::: 対象の文章 :::

消費税法の媒介者交付特例の改正(平成4年度改正)について

 課税資産の譲渡を行ったときに、媒介者を介して適格請求書を相手方(買い主)に交付できる「媒介者交付特例」という制度(できる規定)があります。
媒介者特例では、媒介者名義の適格請求書が譲渡の相手方(買い主)に交付されますが、この媒介者特例の適用には改正消費税法施行令第70条ノ12が規定する一定の要件(委託者・受託者双方ともに適格請求書発行事業者であること等)に従う必要があります。

 改正施行令第70条ノ12の規定が令和4年4月1日に改正されています。新たに国税徴収法に基づく滞納処分による強制換価(譲渡)手続きに対応するための条文(第5項と6項)が追加挿入されました。
 この政令改正に合わせて同施行規則第26条ノ7も改正されました。

1.改正で挿入された条文
消費税法施行令第70条ノ12(媒介者等による適格請求書等の交付の特例)

::: データ一覧 :::

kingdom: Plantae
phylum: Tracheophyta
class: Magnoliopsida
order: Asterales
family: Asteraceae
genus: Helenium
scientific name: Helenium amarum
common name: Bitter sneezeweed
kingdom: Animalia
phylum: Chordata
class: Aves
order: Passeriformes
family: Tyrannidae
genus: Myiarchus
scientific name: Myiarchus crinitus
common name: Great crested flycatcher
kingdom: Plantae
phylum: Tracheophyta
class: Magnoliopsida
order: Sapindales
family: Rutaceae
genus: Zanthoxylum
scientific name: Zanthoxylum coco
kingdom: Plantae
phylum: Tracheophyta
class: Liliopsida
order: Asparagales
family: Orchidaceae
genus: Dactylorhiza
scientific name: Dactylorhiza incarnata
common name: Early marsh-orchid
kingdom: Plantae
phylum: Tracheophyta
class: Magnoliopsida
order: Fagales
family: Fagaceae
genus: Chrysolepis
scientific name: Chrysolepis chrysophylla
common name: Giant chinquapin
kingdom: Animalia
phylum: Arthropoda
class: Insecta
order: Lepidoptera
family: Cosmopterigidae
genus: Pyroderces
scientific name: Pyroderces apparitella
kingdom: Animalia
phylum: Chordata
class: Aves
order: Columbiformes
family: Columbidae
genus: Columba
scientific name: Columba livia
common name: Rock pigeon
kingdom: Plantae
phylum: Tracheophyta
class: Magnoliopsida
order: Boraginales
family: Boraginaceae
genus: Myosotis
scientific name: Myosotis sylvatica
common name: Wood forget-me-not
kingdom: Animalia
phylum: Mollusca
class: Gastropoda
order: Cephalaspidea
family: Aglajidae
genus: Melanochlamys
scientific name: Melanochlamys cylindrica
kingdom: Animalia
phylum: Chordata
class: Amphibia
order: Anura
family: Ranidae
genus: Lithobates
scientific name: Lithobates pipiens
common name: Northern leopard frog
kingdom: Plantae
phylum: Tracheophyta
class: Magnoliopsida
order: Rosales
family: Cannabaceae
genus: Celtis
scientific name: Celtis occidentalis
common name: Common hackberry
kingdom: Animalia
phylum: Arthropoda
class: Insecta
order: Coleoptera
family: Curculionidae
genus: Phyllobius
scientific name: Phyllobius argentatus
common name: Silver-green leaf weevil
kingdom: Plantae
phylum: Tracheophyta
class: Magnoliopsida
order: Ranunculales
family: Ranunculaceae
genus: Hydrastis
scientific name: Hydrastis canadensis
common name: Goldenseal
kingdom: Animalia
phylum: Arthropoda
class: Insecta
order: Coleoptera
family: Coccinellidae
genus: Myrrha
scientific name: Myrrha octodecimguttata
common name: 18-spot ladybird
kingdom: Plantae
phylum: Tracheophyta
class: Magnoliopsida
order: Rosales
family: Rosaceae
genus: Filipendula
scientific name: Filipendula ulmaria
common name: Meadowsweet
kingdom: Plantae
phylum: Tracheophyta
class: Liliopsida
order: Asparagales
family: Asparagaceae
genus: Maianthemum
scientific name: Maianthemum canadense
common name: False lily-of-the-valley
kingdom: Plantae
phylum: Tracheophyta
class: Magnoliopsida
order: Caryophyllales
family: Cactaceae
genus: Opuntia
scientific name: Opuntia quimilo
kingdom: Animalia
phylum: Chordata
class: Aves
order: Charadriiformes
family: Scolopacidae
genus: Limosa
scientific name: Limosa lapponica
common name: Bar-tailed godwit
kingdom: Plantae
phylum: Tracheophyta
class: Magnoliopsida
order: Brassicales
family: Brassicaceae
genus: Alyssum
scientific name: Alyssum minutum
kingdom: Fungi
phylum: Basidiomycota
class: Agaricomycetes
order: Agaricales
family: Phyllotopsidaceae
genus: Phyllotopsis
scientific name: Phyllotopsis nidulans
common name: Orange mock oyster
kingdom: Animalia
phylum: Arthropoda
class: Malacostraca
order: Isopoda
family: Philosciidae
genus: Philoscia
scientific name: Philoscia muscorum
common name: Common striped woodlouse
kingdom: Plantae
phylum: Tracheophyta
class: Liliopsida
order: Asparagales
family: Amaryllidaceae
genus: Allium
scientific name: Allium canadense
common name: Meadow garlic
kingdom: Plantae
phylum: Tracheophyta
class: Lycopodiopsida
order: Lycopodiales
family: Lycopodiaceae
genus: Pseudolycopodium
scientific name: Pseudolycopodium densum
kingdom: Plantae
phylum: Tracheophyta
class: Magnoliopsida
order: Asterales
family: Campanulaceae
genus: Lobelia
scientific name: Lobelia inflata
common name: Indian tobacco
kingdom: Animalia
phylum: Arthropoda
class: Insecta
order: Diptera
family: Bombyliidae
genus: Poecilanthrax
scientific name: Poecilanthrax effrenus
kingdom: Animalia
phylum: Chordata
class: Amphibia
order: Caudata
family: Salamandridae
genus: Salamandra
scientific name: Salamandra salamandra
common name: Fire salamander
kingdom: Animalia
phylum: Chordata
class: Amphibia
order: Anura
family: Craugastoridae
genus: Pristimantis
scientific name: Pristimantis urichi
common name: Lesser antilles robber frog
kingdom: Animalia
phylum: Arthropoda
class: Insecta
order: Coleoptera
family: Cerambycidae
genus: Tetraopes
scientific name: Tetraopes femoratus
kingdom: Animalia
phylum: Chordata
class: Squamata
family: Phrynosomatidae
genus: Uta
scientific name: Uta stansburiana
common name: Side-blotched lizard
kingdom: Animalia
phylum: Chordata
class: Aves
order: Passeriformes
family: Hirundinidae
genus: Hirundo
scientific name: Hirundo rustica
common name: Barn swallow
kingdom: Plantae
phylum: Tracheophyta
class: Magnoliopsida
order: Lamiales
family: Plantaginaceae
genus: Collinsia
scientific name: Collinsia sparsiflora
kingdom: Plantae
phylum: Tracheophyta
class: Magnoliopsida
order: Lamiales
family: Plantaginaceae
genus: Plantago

:::

作業内容.
a) 文章の「課税資産の譲渡を行ったときに」から「と等)に従う必要があります。」までを、「買い主」を「購入者」に置き換えて書き直してください。
b) 文章によると、改正施行令第70条ノ12に新たに追加挿入された条文は第何項ですか。

各作業の解答.
a)
課税資産の譲渡を行ったときに、媒介者を介して適格請求書を相手方(購入者)に交付できる「媒介者交付特例」という制度(できる規定)があります。
媒介者特例では、媒介者名義の適格請求書が譲渡の相手方(購入者)に交付されますが、この媒介者特例の適用には改正消費税法施行令第70条ノ12が規定する一定の要件(委託者・受託者双方ともに適格請求書発行事業者であること等)に従う必要があります。

b) 第5項と6項です。